…that cheeky little bastard!
There are moments when I forget myself and my significance in the world. I feel as though I’m fighting a numbers game… and losing badly. There are about 3 other billion (think about that number for a second: billion) men out there with whom to contend. What have I got that they don’t have? And more importantly, how is that One True Love (OTL, hereafter) going to find me among the throngs?
In advertising circles, this problem is known as “rising above the clutter.” Simply, it’s devising a method to become discovered by consumers when every other product on the market looks and functions the same as yours.
But to be fair to myself, what’s the difference between all the women in the world? Sure, there are all types physically. But those are superficial differences. How do two people come to the realization that they are mutually the perfect match for each other, amid all the myriad possible combinations?

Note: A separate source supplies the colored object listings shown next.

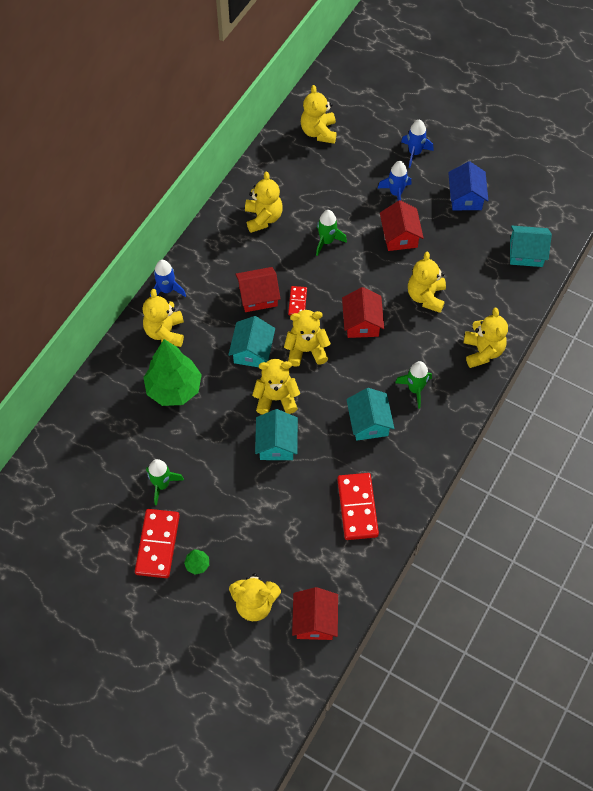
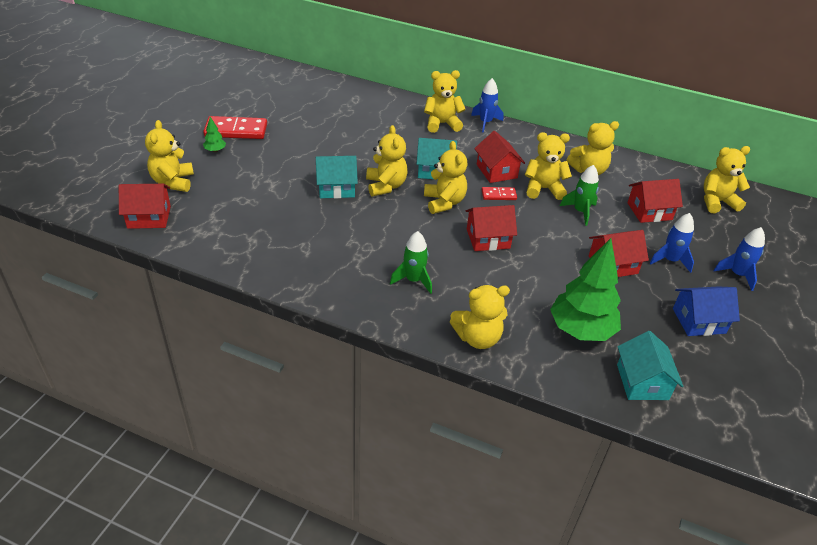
camera: 80 degrees right, 20 degrees down
(162, 485) = (292, 130): green rocket -> none
(174, 389) = (386, 131): green tree -> green tree (581, 330)
(329, 187) = (649, 211): none -> red house
(357, 507) = (267, 241): red domino -> none
(369, 422) = (367, 247): turquoise house -> none
(426, 296) = (539, 287): yellow teddy bear -> yellow teddy bear (543, 189)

That same advertising culture attempts to answer that question this time of the year. Their solution? What we’re really missing is the sweeping-off-the-feet kind of romance. The OTL.

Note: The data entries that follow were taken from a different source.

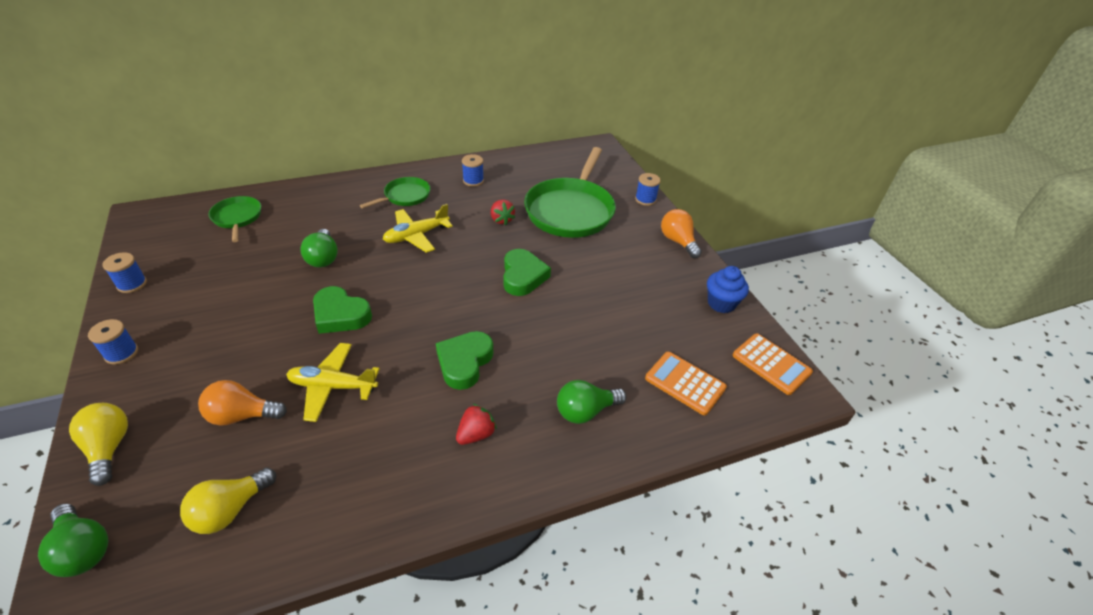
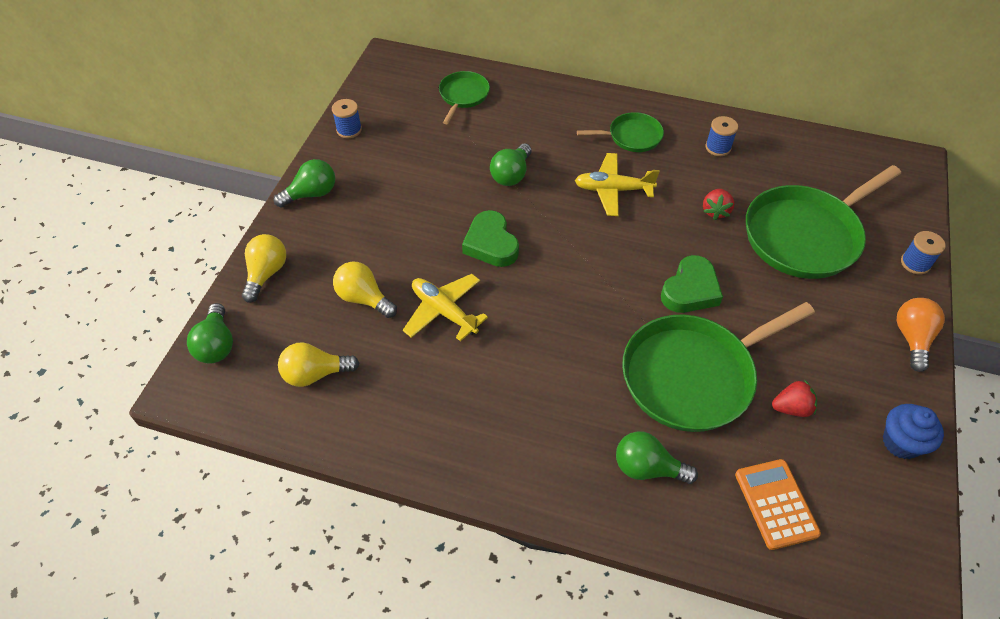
camera: 40 degrees right, 10 degrees up
(121, 353) = (311, 194): blue spool -> green light bulb
(242, 415) = (364, 298): orange light bulb -> yellow light bulb
(464, 362) = (568, 352): green heart -> none
(476, 434) = (531, 427): red strawberry -> red strawberry (791, 408)
(567, 330) = (693, 375): none -> green pan
(771, 364) = (900, 546): orange calculator -> none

That thinking seems to work at odds with the traditional wisdom of lasting love, which maintains OTL is both volitional and sacrificial (choice and hard work). That recipe is a firm one, and yet the consumer in me finds it somewhat anticlimactic. Where’s the passion and spontaneity within such deliberate formality? I don’t want to choose to be in love. I want it to just happen!
An aside:
I was reminded of how uniqueness can thrive even inside a multitude of similarity. I love my cat. When I look at his face, I just love him, plain and simple. There are millions of cats in the world; why would I love this one? For starters, I choose to. But also, I’ve come to appreciate his little oddities and mannerisms that are completely his own. I can’t even define where this emotion comes from inside me, epistemologically. It’s there nonetheless.